Task directions –
Your answer must consist of exactly the lines below, starting with the line with "Background 1" and going on through the line with "Adjusted services during", and nothing else.

Records for this task Block Start

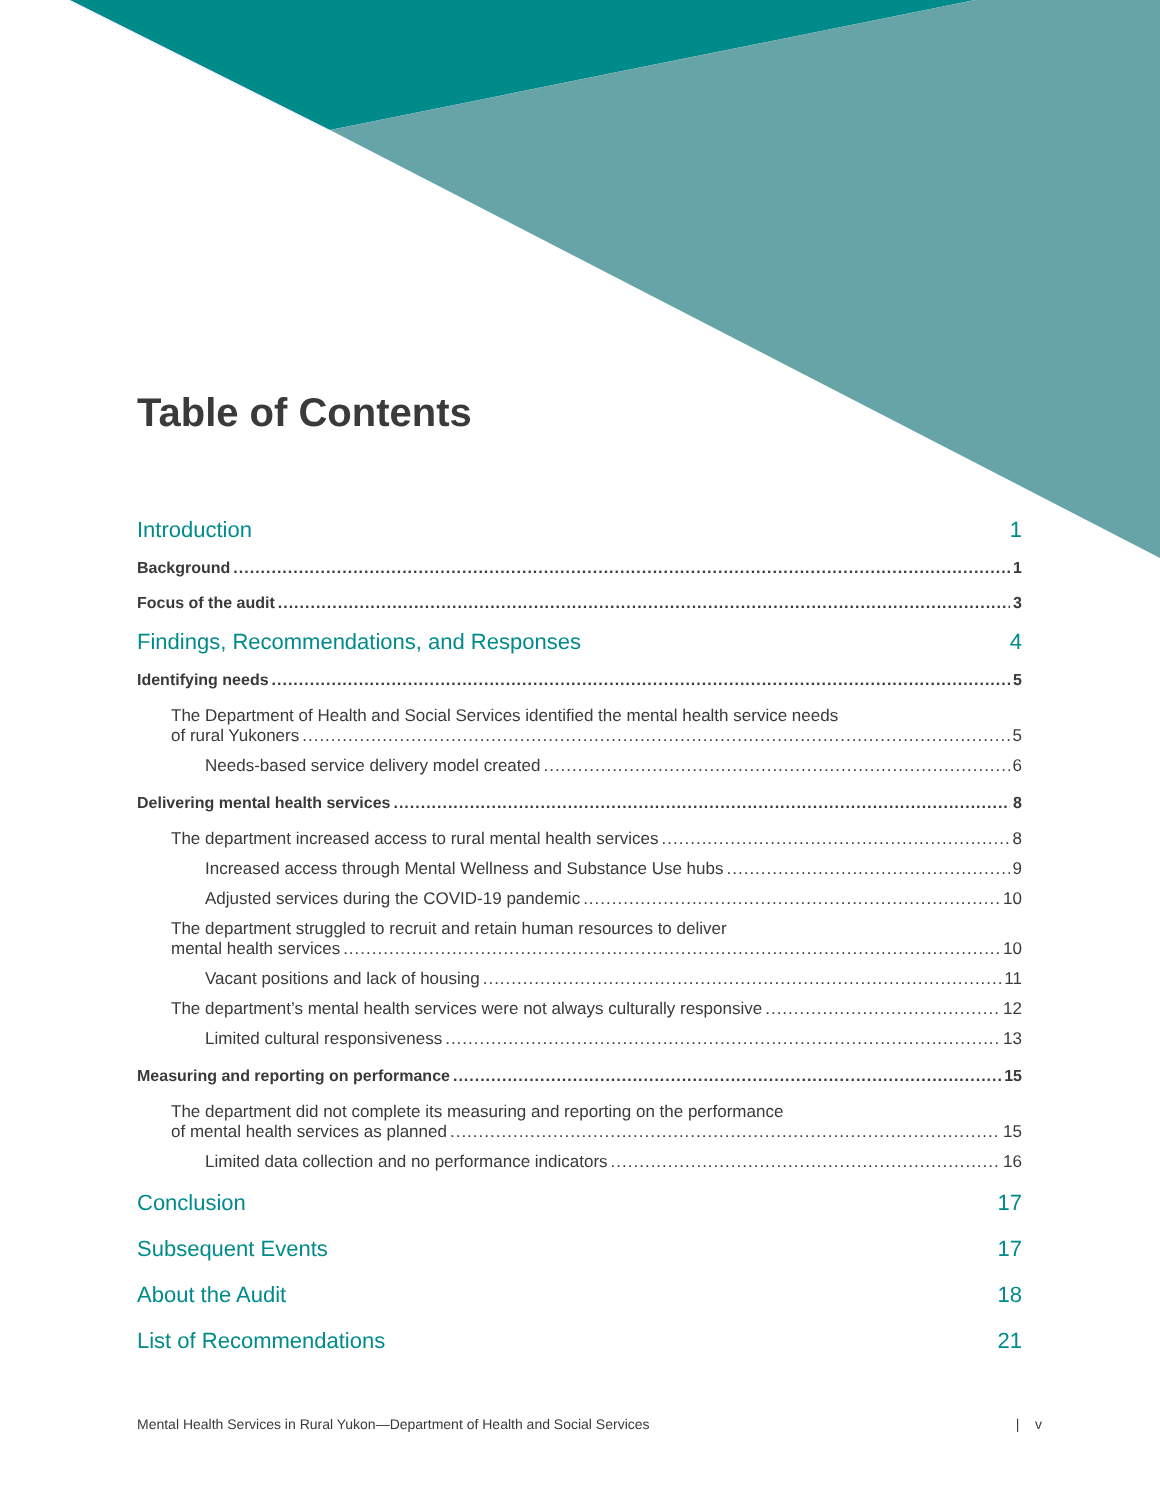Table of Contents
Introduction 1
Background 1
Focus of the audit 3
Findings, Recommendations, and Responses 4
Identifying needs 5
The Department of Health and Social Services identified the mental health service needs
of rural Yukoners 5
Needs-based service delivery model created 6
Delivering mental health services 8
The department increased access to rural mental health services 8
Increased access through Mental Wellness and Substance Use hubs 9
Adjusted services during the COVID-19 pandemic 10
The department struggled to recruit and retain human resources to deliver
mental health services 10
Vacant positions and lack of housing 11
The department’s mental health services were not always culturally responsive 12
Limited cultural responsiveness 13
Measuring and reporting on performance 15
The department did not complete its measuring and reporting on the performance
of mental health services as planned 15
Limited data collection and no performance indicators 16
Conclusion 17
Subsequent Events 17
About the Audit 18
List of Recommendations 21
Mental Health Services in Rural Yukon—Department of Health and Social Services | v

Records for this task Block End

Your response –
Background 1
Focus of the audit 3
Findings, Recommendations, and Responses 4
Identifying needs 5
The Department of Health and Social Services identified the mental health service needs
of rural Yukoners 5
Needs-based service delivery model created 6
Delivering mental health services 8
The department increased access to rural mental health services 8
Increased access through Mental Wellness and Substance Use hubs 9
Adjusted services during the COVID-19 pandemic 10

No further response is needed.